Four decades later, Republican Richard Nixon built on FDR’s legacy when he increased the federal commitment to cancer research. He declared that America should muster the “federal will” and provide the “federal resources” that could be used to launch a “campaign against cancer.”

While FDR’s and Nixon’s efforts have not resulted in a cure for cancer, it is clear that federal support for cancer research has saved the lives of thousands of Americans through the decades.

Building on that bipartisan legacy, congressional Republicans and Democrats should agree that the time is right to step up the fight against cancer at the federal level. During last year’s presidential campaign, the politics of this issue were already beginning to move in the right direction. Republicans and Democrats expressed mutual support for funding cancer research.

Even conservative Republicans like Sen. Sam Brownback of Kansas, a melanoma survivor, strongly support cancer research. On the campaign trail in 2007, Brownback called cancer “the leading cause of fear in America today.” In his February address to a joint session of Congress, President Barack Obama talked about “seeking a cure for cancer in our time.” Obama’s mother died of ovarian cancer at 53, and his budget proposal includes doubling the funding for cancer research over five years.

Congressional Republicans and Democrats alike should rush to support that reasonable goal and all of the benefits that might flow from achieving it. On ideological grounds, liberal Democrats should unanimously show their support for a federal institute that conducts research, distributes grants and supports doctors whose clinical trials and laboratory research will save countless lives.

But Republicans should also be able to rally around the idea that the NCI isn’t just a Big Government bureaucracy stifling economic innovation and the private enterprise system. On the contrary, NCI distributes grants to researchers employed at private medical institutions and leading hospitals. It makes the United States more competitive on a global scale in the areas of science, medicine and cancer research.

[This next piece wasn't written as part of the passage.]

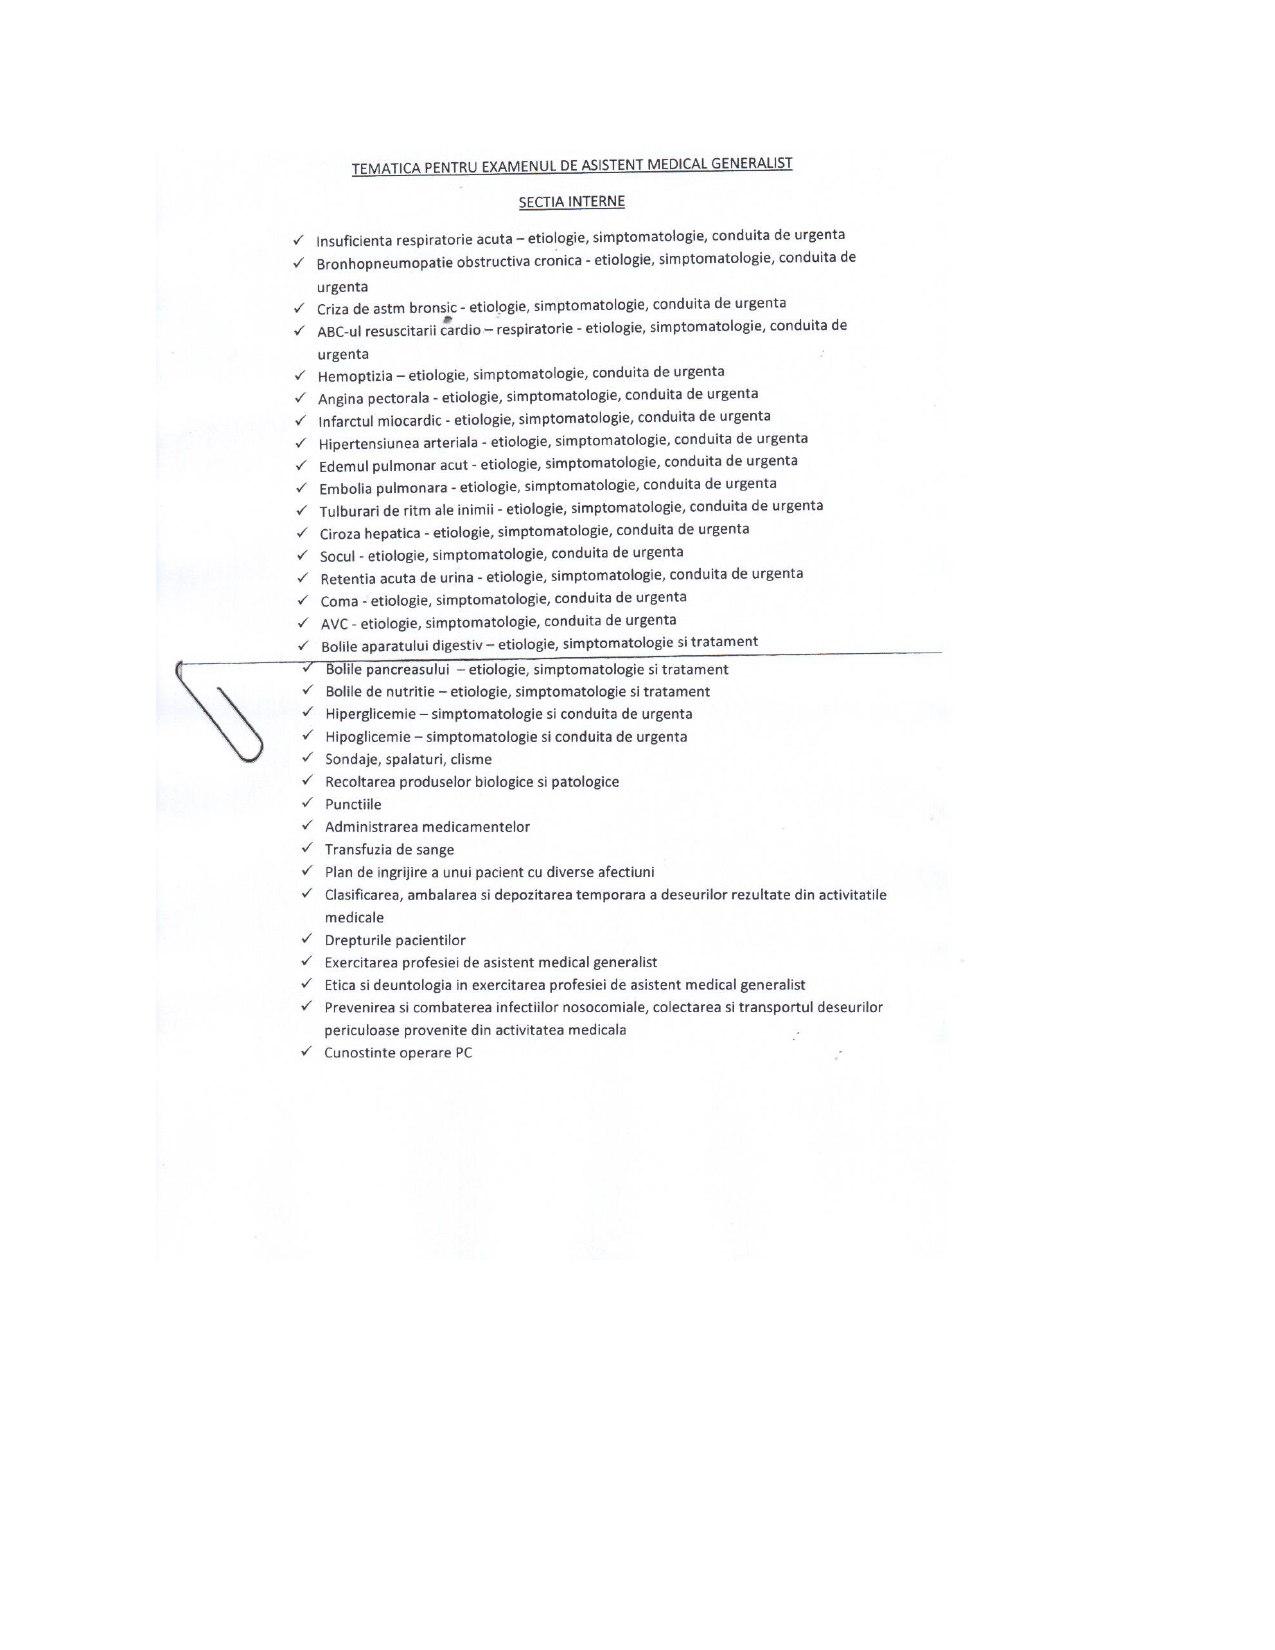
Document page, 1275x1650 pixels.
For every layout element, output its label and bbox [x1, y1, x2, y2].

picture [150, 149, 969, 1499]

And it deepens a public-private partnership that, whatever its flaws, has led to innovation, strengthened the scientific marketplace of ideas and helped the American people live healthier lives.

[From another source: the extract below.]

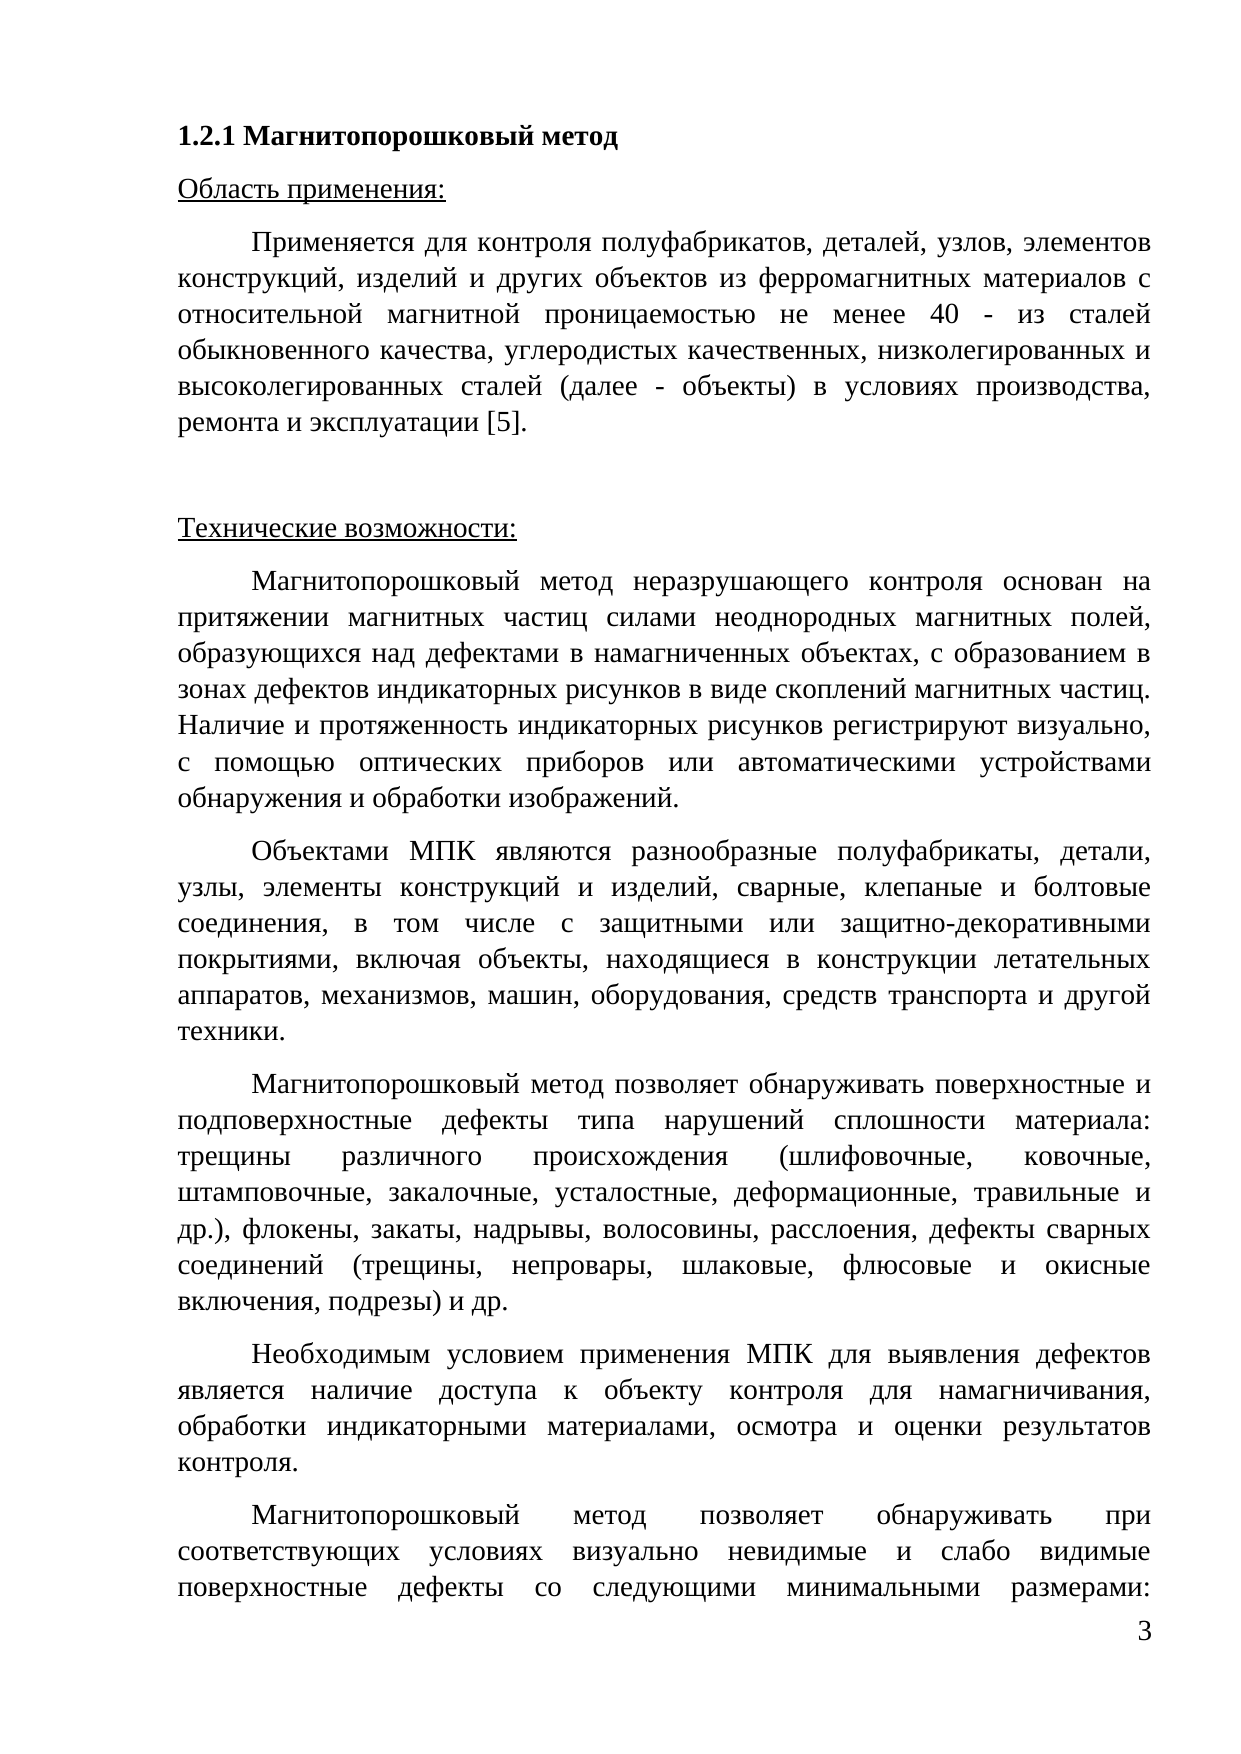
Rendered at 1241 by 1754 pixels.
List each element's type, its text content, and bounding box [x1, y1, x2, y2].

A final reason for bipartisan support for cancer research is that potentially lifesaving research projects are much too dependent on the whims of private donors nowadays. At M.D. Anderson Cancer Center in Houston, one wonderful physician, Elizabeth Ann Mittendorf, relies significantly on private sources of funding to conduct clinical trials vaccinating women who have had breast cancer to lower their risk of a recurrence. (One of my friends is enrolled in this trial and is attempting to raise tens of thousands of dollars just to help keep the trial going.)

At the Johns Hopkins Sol Goldman Center for pancreatic cancer research, a team of brilliant doctors has recently mapped the pancreatic cancer genome. But they do not have as much funding as they need to conduct research that could translate their genetic discoveries into simple early detection tests for the disease and to develop better treatments for pancreatic cancer, which has a five-year survival rate of 5 percent.

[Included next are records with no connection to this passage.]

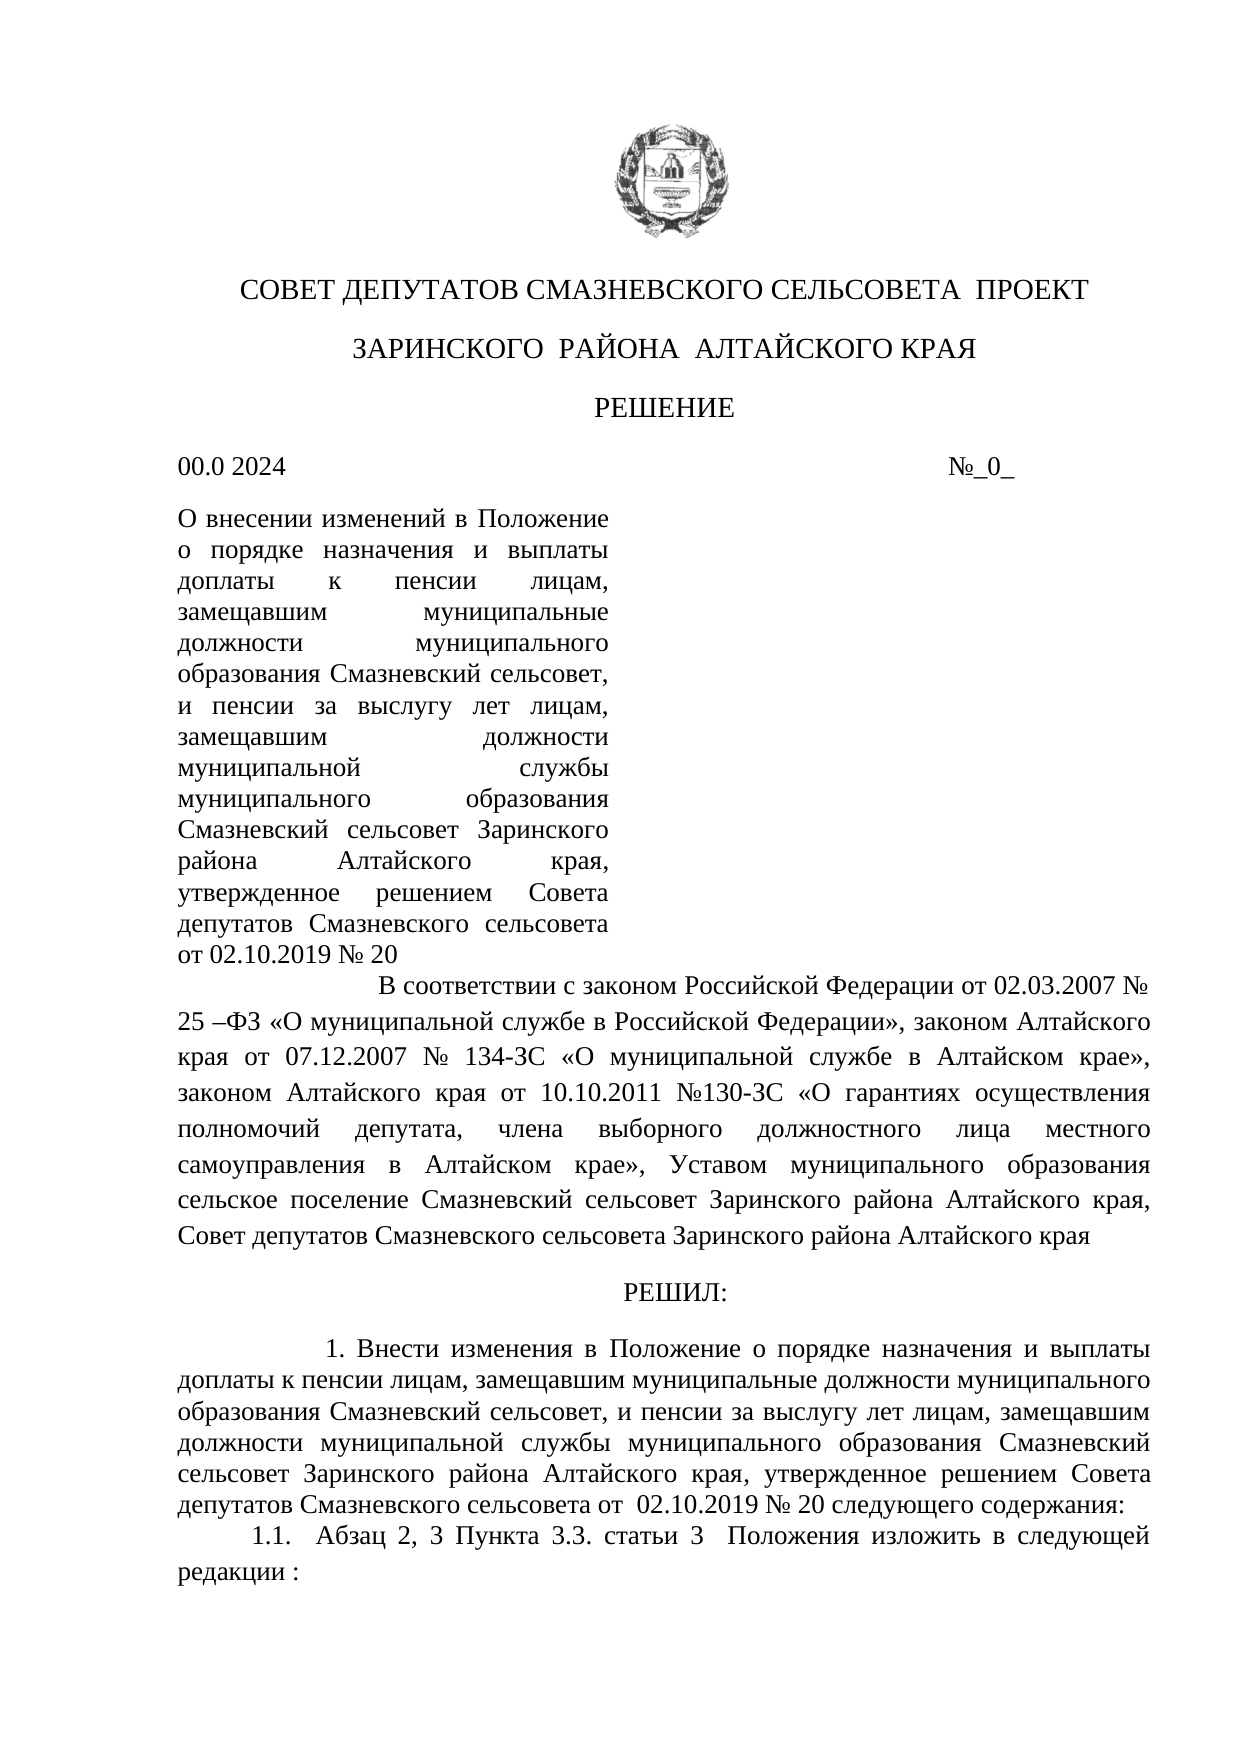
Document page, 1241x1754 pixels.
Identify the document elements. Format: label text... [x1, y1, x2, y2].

table_header О внесении изменений в Положение о порядке назначения и выплаты доплаты к пенсии лицам, замещавшим муниципальные должности муниципального образования Смазневский сельсовет, и пенсии за выслугу лет лицам, замещавшим должности муниципальной службы муниципального образования Смазневский сельсовет Заринского района Алтайского края, утвержденное решением Совета депутатов Смазневского сельсовета от 02.10.2019 № 20 [166, 502, 620, 969]
text В соответствии с законом Российской Федерации от 02.03.2007 № 25 –ФЗ «О муниципальной службе в Российской Федерации», законом Алтайского края от 07.12.2007 № 134-ЗС «О муниципальной службе в Алтайском крае», законом Алтайского края от 10.10.2011 №130-ЗС «О гарантиях осуществления полномочий депутата, члена выборного должностного лица местного самоуправления в Алтайском крае», Уставом муниципального образования сельское поселение Смазневский сельсовет Заринского района Алтайского края, Совет депутатов Смазневского сельсовета Заринского района Алтайского края [177, 969, 1152, 1250]
text 1.1. Абзац 2, 3 Пункта 3.3. статьи 3 Положения изложить в следующей редакции : [177, 1519, 1152, 1586]
text 1. Внести изменения в Положение о порядке назначения и выплаты доплаты к пенсии лицам, замещавшим муниципальные должности муниципального образования Смазневский сельсовет, и пенсии за выслугу лет лицам, замещавшим должности муниципальной службы муниципального образования Смазневский сельсовет Заринского района Алтайского края, утвержденное решением Совета депутатов Смазневского сельсовета от 02.10.2019 № 20 следующего содержания: [177, 1332, 1152, 1519]
text РЕШЕНИЕ [177, 391, 1152, 424]
picture [612, 121, 729, 240]
text ЗАРИНСКОГО РАЙОНА АЛТАЙСКОГО КРАЯ [177, 331, 1152, 365]
text РЕШИЛ: [177, 1276, 1152, 1307]
text 00.0 2024 №_0_ [177, 450, 1152, 481]
text СОВЕТ ДЕПУТАТОВ СМАЗНЕВСКОГО СЕЛЬСОВЕТА ПРОЕКТ [177, 272, 1152, 305]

This issue is a no-brainer. “A permanent 1 percent reduction in mortality from cancer has a present value to current and future generations of Americans of nearly $500 billion. If a cure were feasible, that would be worth about $50 trillion,” said Mittendorf.

Members of Congress should join together, double the federal funding of cancer research and provide themselves and their constituents with a bipartisan measure of hope that one day the “leading cause of fear in America” will be sharply reduced, if not eliminated.

Matthew Dallek writes a monthly column on history and politics for Politico, teaches at the University of California Washington Center, and is a visiting fellow at the Bipartisan Policy Center.